4. Start Remembering

Ask your agent to remember something:

“Remember: our API uses kebab-case routes, returns RFC 7807 problem details, and all endpoints require Bearer token authentication.”

BHGBrain stores it, classifies it as semantic, tags it appropriately, and makes it available to every connected agent via recall.

5. Bootstrap Your Brain

Run the included bootstrap interview to build a comprehensive work profile:

# Paste the contents of BootstrapPrompt.txt into a fresh AI conversation
# The agent will interview you across 10 sections and produce a structured profile

CLI for Power Users

BHGBrain includes a full CLI for direct management:

bhgbrain search "authentication patterns" --mode hybrid
bhgbrain list --limit 20
bhgbrain category set "Coding Standards" --file ./standards.md
bhgbrain stats
bhgbrain gc --consolidate    # Merge similar memories, flag stale ones
bhgbrain backup create

When to Use BHGBrain vs. MEMORY.md

	MEMORY.md	BHGBrain
Scale	~100 memories before context bloat	500,000+ memories
Search	Full file loaded every session	Semantic retrieval of relevant subset
Multi-agent	Per-agent, per-workspace	Shared across all MCP clients
Deduplication	Manual	Automatic (hash + cosine similarity)
Types	Flat text	Episodic, semantic, procedural
Audit	None	Full audit log
Backup	Git	Dedicated backup/restore with integrity checks

MEMORY.md is fine for a single agent on a single project with a handful of notes. BHGBrain is for teams, multi-agent workflows, and anyone whose AI memory needs have outgrown a text file.

What’s Next

BHGBrain v1 focuses on getting the core right: reliable storage, smart deduplication, hybrid search, and multi-client access. The roadmap includes:

Multi-user RBAC — team-level access control
Encryption at rest — for regulated environments
Cloud sync — optional synchronization across machines
Working memory TTL — short-lived scratch memories that auto-expire

Try It

BHGBrain is open source under the MIT license.

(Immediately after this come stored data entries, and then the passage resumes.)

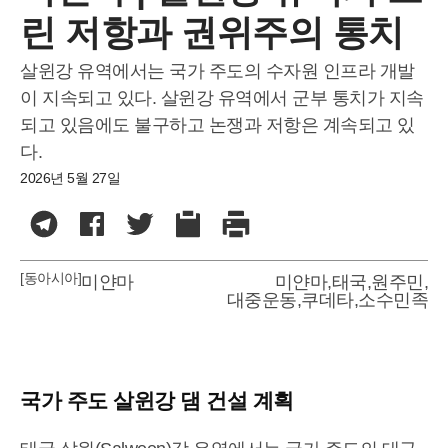
린 저항과 권위주의 통치
살윈강 유역에서는 국가 주도의 수자원 인프라 개발
이 지속되고 있다. 살윈강 유역에서 군부 통치가 지속
되고 있음에도 불구하고 논쟁과 저항은 계속되고 있
다.
2026년 5월 27일
[동아시아]
미얀마
미얀마
,
태국
,
원주민
,
대중운동
,
쿠데타
,
소수민족
국가 주도 살윈강 댐 건설 계획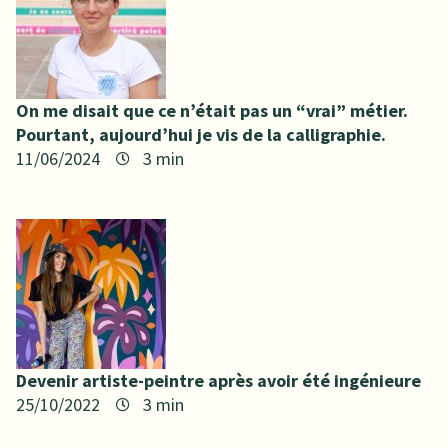
On me disait que ce n’était pas un “vrai” métier.
Pourtant, aujourd’hui je vis de la calligraphie.
11/06/2024
Devenir artiste-peintre après avoir été ingénieure
25/10/2022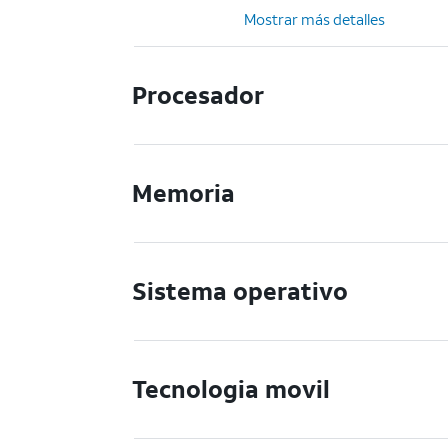
Mostrar más detalles
Procesador
Memoria
Sistema operativo
Tecnologia movil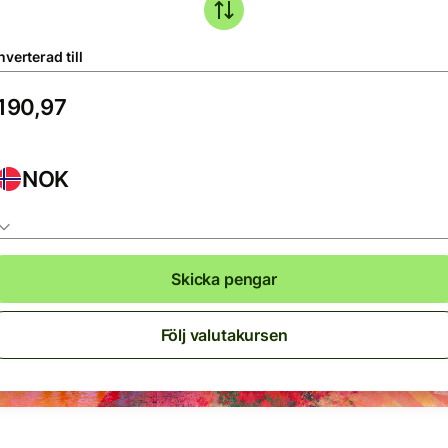
verterad till
NOK
Skicka pengar
Följ valutakursen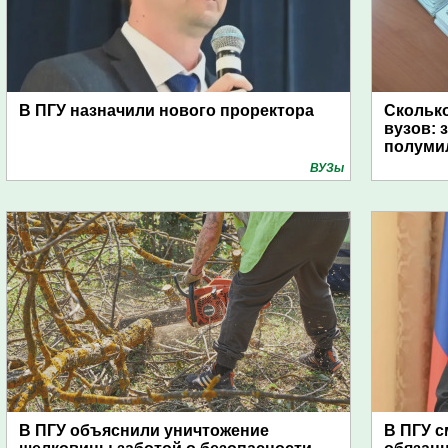
В ПГУ назначили нового проректора
Сколько
вузов: 
полуми
ВУЗы
В ПГУ объяснили уничтожение
В ПГУ 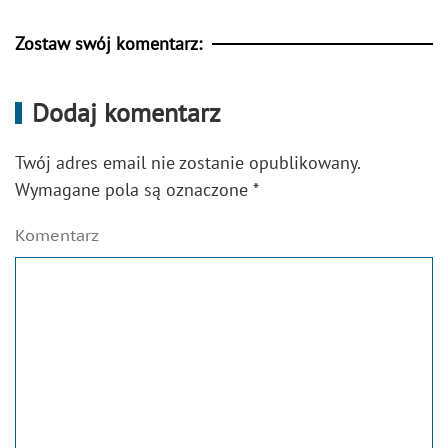
Zostaw swój komentarz:
Dodaj komentarz
Twój adres email nie zostanie opublikowany.
Wymagane pola są oznaczone
*
Komentarz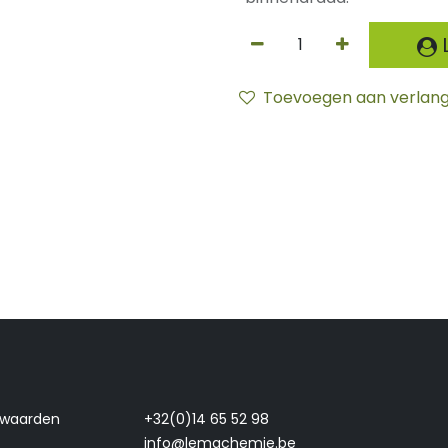
L
Toevoegen aan verlangl
rwaarden
+32(0)14 65 52 98
info@lemachemie.be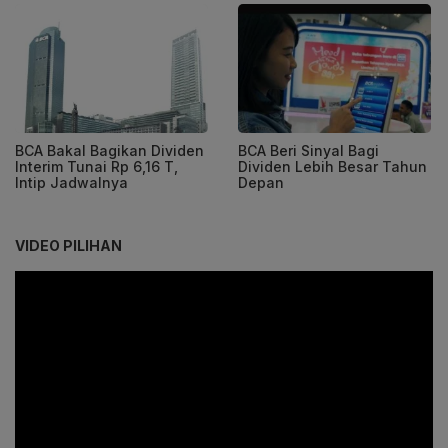
BCA Bakal Bagikan Dividen
BCA Beri Sinyal Bagi
Interim Tunai Rp 6,16 T,
Dividen Lebih Besar Tahun
Intip Jadwalnya
Depan
VIDEO PILIHAN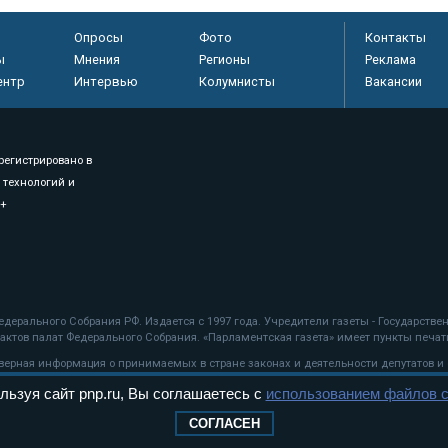
Опросы
Фото
Контакты
ы
Мнения
Регионы
Реклама
ентр
Интервью
Колумнисты
Вакансии
регистрировано в
 технологий и
8+
.
дерального Собрания РФ. Издается с 1997 года. Учредители газеты - Государств
ктов палат Федерального Собрания. «Парламентская газета» имеет пункты печати
оверная информация о принимаемых в стране законах и деятельности депутатов и
льзуя сайт pnp.ru, Вы соглашаетесь с
использованием файлов c
ехнологии
СОГЛАСЕН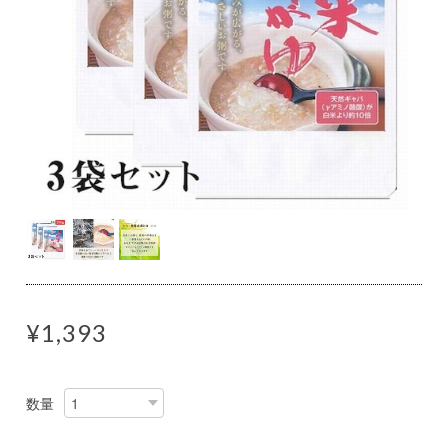
¥1,393
数量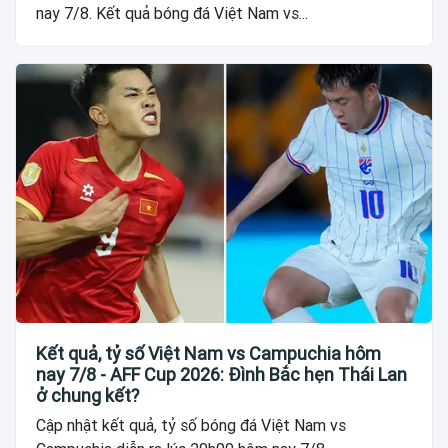
nay 7/8. Kết quả bóng đá Việt Nam vs...
Kết quả, tỷ số Việt Nam vs Campuchia hôm
nay 7/8 - AFF Cup 2026: Đình Bắc hẹn Thái Lan
ở chung kết?
Cập nhật kết quả, tỷ số bóng đá Việt Nam vs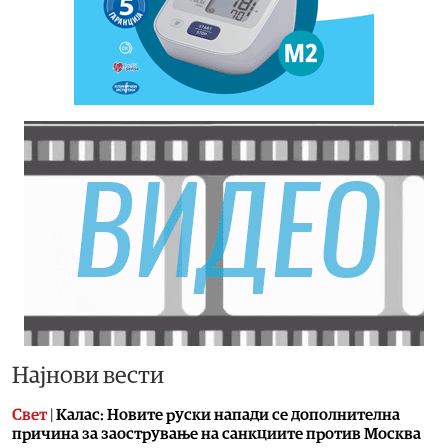
Најнови вести
Свет
|
Калас: Новите руски напади се дополнителна
причина за заострување на санкциите против Москва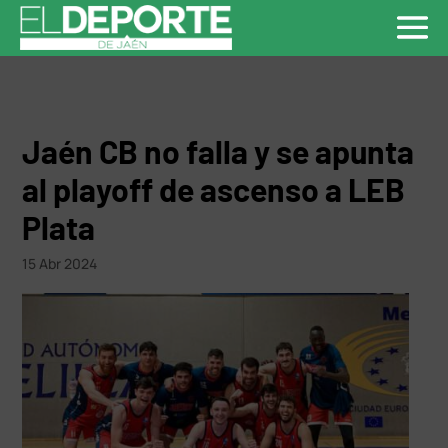
Jaén CB no falla y se apunta
al playoff de ascenso a LEB
Plata
15 Abr 2024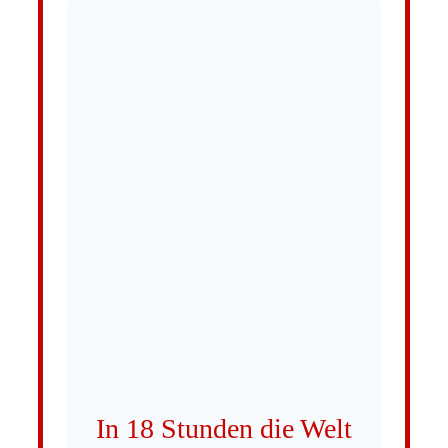
In 18 Stunden die Welt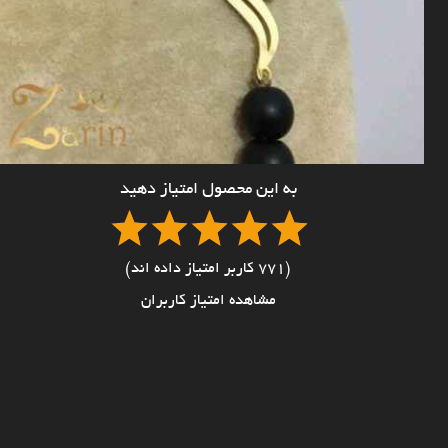
به این محصول امتیاز دهید
(771 کاربر امتیاز داده اند)
مشاهده امتیاز کاربران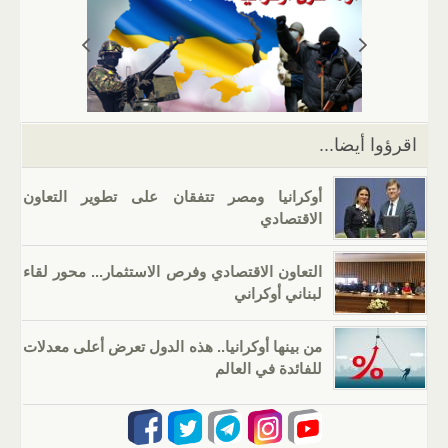
A
a
er
dI
b
p
m
n
o
p
o
k
اقرؤوا أيضا...
أوكرانيا ومصر تتفقان على تطوير التعاون
الاقتصادي
التعاون الاقتصادي وفرص الاستثمار... محور لقاء
لبناني أوكراني
من بينها أوكرانيا.. هذه الدول تعرض أعلى معدلات
للفائدة في العالم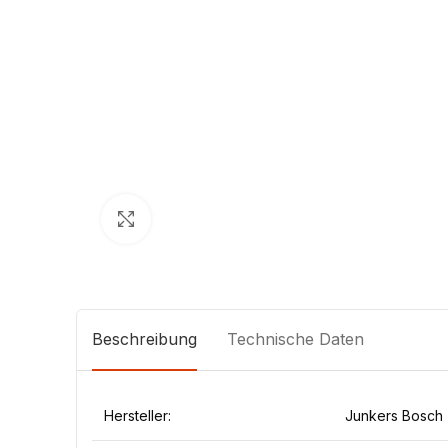
Klick zum Vergrößern
Beschreibung
Technische Daten
Hersteller:
Junkers Bosch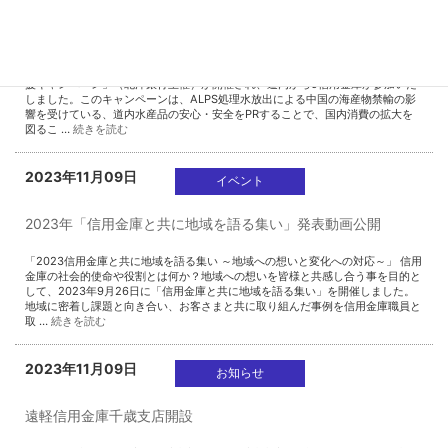
北海道水産品応援キャンペーンに参加しました
12月5日10時から、新千歳空港2階センタープラザにおいて、「北海道水産品応
援キャンペーン」（北洋銀行主催）が開催され、道内から9信用金庫が参加いた
しました。このキャンペーンは、ALPS処理水放出による中国の海産物禁輸の影
響を受けている、道内水産品の安心・安全をPRすることで、国内消費の拡大を
図るこ …
続きを読む
2023年11月09日
イベント
2023年「信用金庫と共に地域を語る集い」発表動画公開
「2023信用金庫と共に地域を語る集い ～地域への想いと変化への対応～」 信用
金庫の社会的使命や役割とは何か？地域への想いを皆様と共感し合う事を目的と
して、2023年9月26日に「信用金庫と共に地域を語る集い」を開催しました。
地域に密着し課題と向き合い、お客さまと共に取り組んだ事例を信用金庫職員と
取 …
続きを読む
2023年11月09日
お知らせ
遠軽信用金庫千歳支店開設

GitHub: github.com/Big-Hat-Group-Inc/BHGBrain

If your AI agents keep forgetting what you told them yesterday, give them a brain that lasts.

Kevin Kaminski is the founder of Big Hat Group, where we build tools and consulting practices around enterprise AI, Windows 365, and cloud infrastructure. BHGBrain grew out of our own frustration with agent amnesia across the multi-agent workflows we run daily.